Thanks for using paddlespeech's voice cloning! Your conclusion is very useful to me and other users.

vc0 (Tacotron2) 's traing steps is less than vc1(fastspeech2) (you can also find this in release models' names and configs), because Tacotron2's training is instable (see training loss in https://github.com/PaddlePaddle/PaddleSpeech/discussions/1434 ), I have early stopped Tacotron2's training,I haven't compared vc0 and vc1, maybe vc1 has over fitting.. You can try to train your own vc1 and try to early stop ~

yt605155624 commented 2 years ago

also you can use the new voiceprint recognition model we release https://github.com/PaddlePaddle/PaddleSpeech/tree/develop/examples/voxceleb/sv0

HighCWu commented 2 years ago

@yt605155624 thanks, I will try to train it by myself. 我会试着训练它,只是你们发布一些预训练模型应该先测试一下效果,vc0的readme里面还建议用vc1,结果vc1提供的预训练模型完全等于没效果😂。 我有空训练出来了会来反馈的。

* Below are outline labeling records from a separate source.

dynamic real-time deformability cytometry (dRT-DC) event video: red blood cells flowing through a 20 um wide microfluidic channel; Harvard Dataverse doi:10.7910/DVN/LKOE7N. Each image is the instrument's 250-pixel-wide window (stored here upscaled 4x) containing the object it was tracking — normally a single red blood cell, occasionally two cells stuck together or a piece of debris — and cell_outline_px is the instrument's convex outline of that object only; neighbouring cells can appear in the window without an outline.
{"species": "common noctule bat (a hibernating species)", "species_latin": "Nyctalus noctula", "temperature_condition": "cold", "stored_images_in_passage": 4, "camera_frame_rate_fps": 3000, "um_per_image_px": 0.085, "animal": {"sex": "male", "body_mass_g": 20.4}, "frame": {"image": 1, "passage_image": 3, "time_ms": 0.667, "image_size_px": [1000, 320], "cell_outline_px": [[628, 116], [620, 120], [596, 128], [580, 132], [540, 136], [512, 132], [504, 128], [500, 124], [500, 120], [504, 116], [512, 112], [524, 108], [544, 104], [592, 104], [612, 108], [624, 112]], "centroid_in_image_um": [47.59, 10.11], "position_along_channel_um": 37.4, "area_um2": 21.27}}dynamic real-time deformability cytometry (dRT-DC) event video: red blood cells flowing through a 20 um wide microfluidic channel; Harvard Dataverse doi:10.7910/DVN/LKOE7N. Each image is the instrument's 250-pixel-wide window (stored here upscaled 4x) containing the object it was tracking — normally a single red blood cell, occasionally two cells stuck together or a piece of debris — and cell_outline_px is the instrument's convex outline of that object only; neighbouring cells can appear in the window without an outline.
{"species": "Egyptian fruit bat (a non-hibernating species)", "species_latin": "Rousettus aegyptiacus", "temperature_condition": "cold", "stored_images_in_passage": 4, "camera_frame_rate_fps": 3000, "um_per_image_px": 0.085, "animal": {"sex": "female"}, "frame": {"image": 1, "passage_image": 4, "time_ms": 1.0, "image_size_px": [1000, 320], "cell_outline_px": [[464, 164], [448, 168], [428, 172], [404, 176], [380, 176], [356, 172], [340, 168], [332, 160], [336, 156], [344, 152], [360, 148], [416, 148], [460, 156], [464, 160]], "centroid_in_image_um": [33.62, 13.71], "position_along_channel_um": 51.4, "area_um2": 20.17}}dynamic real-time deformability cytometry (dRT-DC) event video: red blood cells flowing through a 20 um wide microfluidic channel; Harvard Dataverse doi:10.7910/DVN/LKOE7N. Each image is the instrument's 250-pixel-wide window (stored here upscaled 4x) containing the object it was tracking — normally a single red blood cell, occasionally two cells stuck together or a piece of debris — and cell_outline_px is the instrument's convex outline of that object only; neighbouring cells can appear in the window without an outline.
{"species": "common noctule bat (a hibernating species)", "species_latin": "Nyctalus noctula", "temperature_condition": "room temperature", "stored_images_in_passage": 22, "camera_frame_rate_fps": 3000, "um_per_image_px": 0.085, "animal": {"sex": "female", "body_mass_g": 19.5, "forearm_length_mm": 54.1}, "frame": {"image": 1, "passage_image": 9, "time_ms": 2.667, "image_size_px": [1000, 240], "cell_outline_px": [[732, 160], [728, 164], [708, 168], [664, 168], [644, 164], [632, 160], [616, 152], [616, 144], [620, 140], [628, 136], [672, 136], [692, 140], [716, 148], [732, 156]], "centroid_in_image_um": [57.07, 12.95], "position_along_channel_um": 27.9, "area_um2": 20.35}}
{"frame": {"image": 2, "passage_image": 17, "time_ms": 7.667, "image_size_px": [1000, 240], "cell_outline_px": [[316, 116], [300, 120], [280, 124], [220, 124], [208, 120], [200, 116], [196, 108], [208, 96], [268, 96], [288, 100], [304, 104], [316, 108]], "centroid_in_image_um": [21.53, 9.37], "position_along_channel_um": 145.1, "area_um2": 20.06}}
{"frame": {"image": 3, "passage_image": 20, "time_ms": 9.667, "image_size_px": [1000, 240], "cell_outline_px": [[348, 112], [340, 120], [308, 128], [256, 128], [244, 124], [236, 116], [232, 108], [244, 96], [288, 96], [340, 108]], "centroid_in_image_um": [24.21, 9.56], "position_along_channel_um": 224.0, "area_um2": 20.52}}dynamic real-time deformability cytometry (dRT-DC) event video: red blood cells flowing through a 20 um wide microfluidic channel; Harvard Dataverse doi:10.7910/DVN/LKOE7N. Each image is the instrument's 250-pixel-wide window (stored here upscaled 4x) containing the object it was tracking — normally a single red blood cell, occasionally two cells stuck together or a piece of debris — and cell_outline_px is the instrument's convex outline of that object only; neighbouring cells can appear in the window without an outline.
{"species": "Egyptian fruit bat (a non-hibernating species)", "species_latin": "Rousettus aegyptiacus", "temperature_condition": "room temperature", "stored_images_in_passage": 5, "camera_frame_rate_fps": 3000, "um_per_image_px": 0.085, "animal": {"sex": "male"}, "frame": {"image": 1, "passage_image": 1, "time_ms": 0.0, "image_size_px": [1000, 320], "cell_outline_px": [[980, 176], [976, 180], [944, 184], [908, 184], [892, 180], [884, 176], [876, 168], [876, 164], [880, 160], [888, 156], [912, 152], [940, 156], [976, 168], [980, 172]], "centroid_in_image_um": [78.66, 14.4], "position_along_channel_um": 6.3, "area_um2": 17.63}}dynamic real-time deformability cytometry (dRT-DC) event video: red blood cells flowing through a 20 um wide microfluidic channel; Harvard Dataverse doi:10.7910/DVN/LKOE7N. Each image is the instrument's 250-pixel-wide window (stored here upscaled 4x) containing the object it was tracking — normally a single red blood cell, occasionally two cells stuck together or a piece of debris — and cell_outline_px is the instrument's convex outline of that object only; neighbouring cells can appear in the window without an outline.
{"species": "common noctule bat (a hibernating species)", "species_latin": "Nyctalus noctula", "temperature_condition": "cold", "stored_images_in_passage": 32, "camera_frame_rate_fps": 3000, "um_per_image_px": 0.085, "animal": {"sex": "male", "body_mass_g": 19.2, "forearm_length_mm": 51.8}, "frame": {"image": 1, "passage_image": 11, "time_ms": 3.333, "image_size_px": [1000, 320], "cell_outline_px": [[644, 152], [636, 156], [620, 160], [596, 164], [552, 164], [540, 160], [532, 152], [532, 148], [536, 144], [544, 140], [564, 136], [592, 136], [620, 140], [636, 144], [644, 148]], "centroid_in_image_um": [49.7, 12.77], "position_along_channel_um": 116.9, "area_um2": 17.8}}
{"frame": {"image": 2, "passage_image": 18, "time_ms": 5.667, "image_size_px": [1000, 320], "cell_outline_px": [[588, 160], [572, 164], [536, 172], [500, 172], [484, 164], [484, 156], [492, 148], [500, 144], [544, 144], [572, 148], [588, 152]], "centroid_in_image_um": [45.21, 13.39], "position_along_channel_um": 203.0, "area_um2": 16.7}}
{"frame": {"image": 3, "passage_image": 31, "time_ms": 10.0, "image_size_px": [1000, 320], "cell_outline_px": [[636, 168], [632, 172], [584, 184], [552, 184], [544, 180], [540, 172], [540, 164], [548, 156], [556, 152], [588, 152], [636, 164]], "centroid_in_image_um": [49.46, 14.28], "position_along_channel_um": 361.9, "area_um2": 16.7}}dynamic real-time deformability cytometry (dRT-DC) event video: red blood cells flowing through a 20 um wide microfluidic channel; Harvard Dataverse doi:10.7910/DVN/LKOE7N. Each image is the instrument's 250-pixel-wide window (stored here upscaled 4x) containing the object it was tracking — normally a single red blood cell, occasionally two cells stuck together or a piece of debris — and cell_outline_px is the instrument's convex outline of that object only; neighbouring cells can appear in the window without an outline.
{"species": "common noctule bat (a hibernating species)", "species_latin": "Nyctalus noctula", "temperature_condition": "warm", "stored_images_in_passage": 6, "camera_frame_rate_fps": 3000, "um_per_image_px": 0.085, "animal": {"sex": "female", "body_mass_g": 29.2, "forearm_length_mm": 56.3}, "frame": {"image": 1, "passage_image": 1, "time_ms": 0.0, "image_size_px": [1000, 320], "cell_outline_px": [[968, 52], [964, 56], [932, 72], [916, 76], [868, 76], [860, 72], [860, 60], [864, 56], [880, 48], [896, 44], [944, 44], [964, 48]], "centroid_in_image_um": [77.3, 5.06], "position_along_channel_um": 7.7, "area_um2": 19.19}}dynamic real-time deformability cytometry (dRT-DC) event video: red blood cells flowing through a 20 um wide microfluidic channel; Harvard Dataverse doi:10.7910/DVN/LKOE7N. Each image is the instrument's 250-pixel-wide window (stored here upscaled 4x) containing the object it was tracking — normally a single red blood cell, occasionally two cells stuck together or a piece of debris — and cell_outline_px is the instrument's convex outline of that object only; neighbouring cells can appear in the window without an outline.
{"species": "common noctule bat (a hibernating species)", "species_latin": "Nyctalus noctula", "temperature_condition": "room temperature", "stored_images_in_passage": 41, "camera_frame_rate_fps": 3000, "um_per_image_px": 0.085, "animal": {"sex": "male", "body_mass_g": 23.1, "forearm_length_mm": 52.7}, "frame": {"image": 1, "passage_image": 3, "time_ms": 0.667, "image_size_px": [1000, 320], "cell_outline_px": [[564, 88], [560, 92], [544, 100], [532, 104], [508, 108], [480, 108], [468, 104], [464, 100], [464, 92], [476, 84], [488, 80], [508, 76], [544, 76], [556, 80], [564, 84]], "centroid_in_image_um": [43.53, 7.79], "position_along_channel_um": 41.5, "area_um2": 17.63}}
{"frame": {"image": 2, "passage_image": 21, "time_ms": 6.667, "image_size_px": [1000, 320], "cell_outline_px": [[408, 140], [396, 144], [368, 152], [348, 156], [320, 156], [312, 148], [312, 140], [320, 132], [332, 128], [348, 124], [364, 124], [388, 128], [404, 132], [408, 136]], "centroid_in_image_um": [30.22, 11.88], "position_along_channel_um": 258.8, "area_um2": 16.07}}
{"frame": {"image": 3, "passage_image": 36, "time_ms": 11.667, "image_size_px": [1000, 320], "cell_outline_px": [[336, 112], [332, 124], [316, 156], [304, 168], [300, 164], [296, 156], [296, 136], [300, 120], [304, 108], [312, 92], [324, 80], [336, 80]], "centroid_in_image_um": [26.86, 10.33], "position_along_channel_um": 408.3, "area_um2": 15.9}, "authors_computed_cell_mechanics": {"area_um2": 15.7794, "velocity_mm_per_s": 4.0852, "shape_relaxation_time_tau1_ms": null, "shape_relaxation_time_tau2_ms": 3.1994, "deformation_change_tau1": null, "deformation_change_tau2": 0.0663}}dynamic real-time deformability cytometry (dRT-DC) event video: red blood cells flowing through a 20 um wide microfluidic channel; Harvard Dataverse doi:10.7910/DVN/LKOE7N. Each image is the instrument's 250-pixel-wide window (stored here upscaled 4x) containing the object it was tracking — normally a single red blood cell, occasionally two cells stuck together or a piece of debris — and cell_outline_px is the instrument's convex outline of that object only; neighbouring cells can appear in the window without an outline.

yt605155624 commented 2 years ago

Looking forward to your feedback, it would be better if you could provide a useful config file or pretrained model

yt605155624 commented 2 years ago

FYI here is my test result for vc: ref_audio.zip

# Randomly generate numbers of 0 ~ 0.2, 256 is the dim of spk_emb
for i in range(10):
    random_spk_emb = np.random.rand(256) * 0.2
    random_spk_emb = paddle.to_tensor(random_spk_emb)
    utt_id = "random_spk_emb" + "_" + str(i)
    with paddle.no_grad():
        wav = voc_inference(am_inference(phone_ids, spk_emb=spk_emb))
    sf.write(
        str(output_dir / (utt_id + ".wav")),
        wav.numpy(),
        samplerate=am_config.fs)
    print(f"{utt_id} done!")

vc_syn_vc0.zip vc_syn_vc1.zip

yt605155624 commented 2 years ago

sorry, I just find we haven't use the random emb by a developer's pr ... https://github.com/PaddlePaddle/PaddleSpeech/pull/1828/files

sixyang commented 2 years ago

确实感觉 vc1 要比 vc0 效果好多了,不过感觉还是有一点电流音,而且语句中间没有停顿感,请问这个可以怎么优化?